Visual Electric looks nothing like the other AI platforms out there. It’s all imagery-focused, with an Inspo page akin to an Instagram explore page or Pinterest board. “Inspiration in particular seemed really important in a design tool because it is so core to the design process,” Menges adds.


When Visual Electric first launched, the founders were handpicking the generated images to showcase on Inspo. But now, with hundreds of thousands of members, users create profiles to show off their own generated work and can follow other creative people who inspire them, making each user’s page unique.


“That seemed like a really cool opportunity to help people discover and learn from each other. That’s a big piece of it — AI is so new that everyone is figuring this out together,” says Dunn. “I think the community aspect is really helpful for figuring out, What makes a great prompt?

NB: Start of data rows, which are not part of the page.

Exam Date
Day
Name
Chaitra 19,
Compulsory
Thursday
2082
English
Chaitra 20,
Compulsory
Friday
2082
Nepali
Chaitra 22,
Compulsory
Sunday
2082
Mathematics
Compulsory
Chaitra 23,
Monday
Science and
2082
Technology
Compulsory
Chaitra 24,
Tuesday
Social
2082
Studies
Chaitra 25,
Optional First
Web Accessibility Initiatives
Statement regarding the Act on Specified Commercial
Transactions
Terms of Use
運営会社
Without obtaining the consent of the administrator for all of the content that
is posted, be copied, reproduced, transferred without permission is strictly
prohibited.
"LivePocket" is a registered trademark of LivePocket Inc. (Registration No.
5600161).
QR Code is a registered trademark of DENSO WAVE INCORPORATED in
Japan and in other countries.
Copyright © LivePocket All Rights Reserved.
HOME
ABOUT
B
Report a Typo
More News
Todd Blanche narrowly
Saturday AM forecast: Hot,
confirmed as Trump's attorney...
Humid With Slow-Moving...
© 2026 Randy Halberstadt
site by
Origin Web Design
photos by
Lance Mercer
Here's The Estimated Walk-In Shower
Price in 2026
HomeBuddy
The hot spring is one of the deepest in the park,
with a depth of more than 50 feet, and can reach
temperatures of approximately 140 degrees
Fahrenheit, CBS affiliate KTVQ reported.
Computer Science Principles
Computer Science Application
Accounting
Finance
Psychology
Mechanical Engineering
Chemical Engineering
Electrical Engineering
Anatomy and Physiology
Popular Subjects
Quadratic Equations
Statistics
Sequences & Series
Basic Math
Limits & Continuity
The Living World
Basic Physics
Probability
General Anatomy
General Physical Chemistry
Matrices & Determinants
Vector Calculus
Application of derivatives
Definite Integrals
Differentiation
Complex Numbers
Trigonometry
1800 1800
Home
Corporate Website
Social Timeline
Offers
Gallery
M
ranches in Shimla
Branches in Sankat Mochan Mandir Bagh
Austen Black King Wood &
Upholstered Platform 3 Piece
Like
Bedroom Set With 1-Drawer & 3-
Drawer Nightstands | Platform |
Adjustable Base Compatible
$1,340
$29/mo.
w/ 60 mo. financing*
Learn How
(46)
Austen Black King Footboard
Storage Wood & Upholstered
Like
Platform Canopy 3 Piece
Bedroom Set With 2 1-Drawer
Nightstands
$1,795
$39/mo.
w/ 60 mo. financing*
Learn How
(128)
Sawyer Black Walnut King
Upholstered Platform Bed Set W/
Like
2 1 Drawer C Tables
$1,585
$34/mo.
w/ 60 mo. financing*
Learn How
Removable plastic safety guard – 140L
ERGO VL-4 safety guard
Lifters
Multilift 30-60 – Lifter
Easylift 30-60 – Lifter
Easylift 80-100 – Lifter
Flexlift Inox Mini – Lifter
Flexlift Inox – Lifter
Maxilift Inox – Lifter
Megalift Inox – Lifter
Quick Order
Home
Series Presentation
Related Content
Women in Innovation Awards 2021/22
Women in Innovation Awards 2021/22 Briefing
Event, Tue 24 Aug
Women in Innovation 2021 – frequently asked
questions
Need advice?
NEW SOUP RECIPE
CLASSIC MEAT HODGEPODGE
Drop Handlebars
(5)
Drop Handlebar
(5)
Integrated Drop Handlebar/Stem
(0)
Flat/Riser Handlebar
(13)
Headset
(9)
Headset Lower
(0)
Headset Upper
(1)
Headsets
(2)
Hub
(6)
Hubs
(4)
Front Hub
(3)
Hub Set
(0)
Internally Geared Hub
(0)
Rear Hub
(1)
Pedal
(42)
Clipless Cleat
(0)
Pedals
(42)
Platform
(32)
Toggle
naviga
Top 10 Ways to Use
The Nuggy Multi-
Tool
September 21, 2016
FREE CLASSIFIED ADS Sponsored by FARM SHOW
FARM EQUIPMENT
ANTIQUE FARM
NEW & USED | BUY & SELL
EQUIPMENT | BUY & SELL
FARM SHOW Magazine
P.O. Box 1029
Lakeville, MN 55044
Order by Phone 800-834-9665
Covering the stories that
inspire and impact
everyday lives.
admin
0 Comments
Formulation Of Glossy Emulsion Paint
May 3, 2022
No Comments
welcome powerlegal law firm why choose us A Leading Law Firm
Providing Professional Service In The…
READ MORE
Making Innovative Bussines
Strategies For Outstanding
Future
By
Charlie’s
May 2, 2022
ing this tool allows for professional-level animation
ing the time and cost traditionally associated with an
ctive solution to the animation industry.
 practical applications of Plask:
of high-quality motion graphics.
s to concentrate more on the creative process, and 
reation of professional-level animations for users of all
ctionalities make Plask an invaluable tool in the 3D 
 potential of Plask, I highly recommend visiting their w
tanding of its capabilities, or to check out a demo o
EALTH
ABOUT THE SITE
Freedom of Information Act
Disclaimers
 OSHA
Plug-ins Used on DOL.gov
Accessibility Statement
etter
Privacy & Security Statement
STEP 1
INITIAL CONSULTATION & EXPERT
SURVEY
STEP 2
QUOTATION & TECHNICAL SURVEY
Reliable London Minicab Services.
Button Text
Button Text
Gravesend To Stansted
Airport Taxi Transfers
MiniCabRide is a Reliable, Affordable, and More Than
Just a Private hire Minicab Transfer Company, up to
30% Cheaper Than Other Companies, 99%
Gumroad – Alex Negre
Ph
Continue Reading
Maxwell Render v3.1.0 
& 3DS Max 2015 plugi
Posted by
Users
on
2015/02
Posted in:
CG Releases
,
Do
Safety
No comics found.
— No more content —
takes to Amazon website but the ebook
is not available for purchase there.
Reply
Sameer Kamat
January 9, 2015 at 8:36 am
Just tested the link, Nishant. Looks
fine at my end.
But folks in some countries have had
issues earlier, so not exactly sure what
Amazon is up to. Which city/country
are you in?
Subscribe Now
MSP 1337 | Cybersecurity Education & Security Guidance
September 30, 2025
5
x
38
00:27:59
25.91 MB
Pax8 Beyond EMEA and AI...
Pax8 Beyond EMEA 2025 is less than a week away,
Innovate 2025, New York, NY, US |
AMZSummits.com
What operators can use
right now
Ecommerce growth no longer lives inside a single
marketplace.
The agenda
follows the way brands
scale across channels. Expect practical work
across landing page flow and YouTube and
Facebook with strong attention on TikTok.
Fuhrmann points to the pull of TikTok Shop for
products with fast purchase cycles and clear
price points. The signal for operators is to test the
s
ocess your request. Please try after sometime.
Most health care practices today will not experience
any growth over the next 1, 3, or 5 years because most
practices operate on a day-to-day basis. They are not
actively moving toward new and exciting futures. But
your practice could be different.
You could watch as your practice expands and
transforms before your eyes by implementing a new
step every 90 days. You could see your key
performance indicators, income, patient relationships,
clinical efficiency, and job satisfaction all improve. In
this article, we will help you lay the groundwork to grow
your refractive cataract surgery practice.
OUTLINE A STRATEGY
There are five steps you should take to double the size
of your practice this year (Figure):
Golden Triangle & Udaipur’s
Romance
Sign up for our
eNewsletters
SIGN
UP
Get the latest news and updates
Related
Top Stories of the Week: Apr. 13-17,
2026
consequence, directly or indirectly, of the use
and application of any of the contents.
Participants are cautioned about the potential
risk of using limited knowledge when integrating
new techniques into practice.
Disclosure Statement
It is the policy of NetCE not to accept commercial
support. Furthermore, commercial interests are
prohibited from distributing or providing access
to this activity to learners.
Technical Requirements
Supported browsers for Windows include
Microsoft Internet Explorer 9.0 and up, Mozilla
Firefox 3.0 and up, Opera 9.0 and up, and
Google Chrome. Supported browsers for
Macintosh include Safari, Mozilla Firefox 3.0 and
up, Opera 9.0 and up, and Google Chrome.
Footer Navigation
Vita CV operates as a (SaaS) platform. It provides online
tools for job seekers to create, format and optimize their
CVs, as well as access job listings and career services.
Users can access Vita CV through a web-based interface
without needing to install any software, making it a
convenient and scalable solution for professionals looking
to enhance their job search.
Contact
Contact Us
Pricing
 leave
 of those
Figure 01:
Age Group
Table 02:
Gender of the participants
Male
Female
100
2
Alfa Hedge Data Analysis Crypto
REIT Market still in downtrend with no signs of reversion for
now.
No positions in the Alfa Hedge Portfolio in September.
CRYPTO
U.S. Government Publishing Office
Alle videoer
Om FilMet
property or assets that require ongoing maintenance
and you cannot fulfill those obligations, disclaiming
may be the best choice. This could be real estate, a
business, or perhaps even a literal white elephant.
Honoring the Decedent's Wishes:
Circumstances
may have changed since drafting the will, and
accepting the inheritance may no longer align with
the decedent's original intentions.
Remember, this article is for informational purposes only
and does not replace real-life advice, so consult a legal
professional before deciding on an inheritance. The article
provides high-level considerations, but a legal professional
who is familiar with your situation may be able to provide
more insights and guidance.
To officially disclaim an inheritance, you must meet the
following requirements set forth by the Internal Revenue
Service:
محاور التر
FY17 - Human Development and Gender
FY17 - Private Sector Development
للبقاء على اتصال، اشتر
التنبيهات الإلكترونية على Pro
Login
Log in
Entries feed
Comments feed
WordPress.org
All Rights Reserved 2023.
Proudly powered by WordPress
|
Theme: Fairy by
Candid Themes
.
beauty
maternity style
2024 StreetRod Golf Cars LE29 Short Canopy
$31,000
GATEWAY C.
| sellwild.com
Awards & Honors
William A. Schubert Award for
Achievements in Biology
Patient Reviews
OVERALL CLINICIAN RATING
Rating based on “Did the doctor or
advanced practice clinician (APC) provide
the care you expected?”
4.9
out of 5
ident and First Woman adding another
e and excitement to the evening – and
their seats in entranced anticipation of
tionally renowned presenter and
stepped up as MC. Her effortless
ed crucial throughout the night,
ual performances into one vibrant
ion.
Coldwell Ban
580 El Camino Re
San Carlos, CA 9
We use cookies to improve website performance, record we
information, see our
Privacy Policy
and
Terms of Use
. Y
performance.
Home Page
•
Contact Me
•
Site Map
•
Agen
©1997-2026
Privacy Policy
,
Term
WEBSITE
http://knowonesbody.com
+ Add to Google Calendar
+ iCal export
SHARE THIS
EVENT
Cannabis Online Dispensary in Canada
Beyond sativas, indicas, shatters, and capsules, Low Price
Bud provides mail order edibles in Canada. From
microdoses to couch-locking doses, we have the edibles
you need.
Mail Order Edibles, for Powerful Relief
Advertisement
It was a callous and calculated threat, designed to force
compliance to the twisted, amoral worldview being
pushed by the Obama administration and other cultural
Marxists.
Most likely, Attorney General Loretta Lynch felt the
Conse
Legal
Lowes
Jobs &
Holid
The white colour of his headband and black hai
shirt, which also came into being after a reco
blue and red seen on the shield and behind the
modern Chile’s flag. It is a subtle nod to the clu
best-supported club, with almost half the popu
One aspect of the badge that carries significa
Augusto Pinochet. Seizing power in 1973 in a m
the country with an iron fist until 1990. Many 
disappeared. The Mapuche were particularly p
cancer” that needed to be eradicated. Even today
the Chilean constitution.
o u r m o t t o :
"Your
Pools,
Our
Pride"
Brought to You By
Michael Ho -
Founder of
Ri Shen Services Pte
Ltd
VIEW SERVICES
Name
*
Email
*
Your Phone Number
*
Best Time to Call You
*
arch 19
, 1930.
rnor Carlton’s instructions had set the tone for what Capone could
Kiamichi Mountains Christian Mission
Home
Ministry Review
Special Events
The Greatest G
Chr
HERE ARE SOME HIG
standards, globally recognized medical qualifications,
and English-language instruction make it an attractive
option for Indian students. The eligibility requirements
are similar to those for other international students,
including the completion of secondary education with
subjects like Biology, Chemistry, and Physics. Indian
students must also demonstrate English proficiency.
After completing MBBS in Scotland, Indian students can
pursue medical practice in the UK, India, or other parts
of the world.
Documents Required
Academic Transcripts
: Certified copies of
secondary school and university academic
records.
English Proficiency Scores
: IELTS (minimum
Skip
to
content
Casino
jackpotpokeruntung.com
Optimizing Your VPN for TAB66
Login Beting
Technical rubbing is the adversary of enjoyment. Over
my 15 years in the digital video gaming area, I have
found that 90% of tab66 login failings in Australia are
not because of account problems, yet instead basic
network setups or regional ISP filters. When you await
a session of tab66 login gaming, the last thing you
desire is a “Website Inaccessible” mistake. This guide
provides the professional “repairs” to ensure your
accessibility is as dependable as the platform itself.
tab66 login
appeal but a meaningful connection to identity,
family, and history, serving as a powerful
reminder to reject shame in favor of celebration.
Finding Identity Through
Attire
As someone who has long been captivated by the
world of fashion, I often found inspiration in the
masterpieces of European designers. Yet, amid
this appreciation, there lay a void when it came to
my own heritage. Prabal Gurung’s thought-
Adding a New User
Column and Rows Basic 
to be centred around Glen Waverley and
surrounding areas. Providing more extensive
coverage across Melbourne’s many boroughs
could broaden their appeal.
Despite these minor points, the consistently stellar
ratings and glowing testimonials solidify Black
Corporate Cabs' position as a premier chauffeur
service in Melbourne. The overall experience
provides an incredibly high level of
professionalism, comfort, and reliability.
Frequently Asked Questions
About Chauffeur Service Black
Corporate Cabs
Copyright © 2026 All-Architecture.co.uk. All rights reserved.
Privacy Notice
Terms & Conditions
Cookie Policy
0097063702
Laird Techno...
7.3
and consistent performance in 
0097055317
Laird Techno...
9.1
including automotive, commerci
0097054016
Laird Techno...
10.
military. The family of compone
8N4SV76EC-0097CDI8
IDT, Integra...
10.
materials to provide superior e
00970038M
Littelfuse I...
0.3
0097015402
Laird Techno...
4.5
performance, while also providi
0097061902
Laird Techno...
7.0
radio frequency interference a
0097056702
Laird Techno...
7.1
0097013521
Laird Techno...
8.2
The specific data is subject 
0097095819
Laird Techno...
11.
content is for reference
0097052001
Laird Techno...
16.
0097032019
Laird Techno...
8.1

Or how do you use all of these tools to create something unique and different?”


Because of this philosophy, Visual Electric has become an online community of creative individuals, navigating the best ways to utilize AI as an assistant to their processes. Where a lot of the world is shouting against the use of AI in the creative field, here are creatives themselves cheering it on.


“We’ve had filmmakers, writers, game designers, graphic designers — a huge range of different creative professionals using the product,” says Dunn, mentioning a writer who used Visual Electric to help her visualize the fictional world she wrote about. “Anytime somebody uses the thing you made in ways you could never have imagined is a very exciting experience.”


The future of AI changes seemingly daily, typically in unexpected ways. Visual Electric is ready to be a part of that change, looking toward a more colorful, creative future.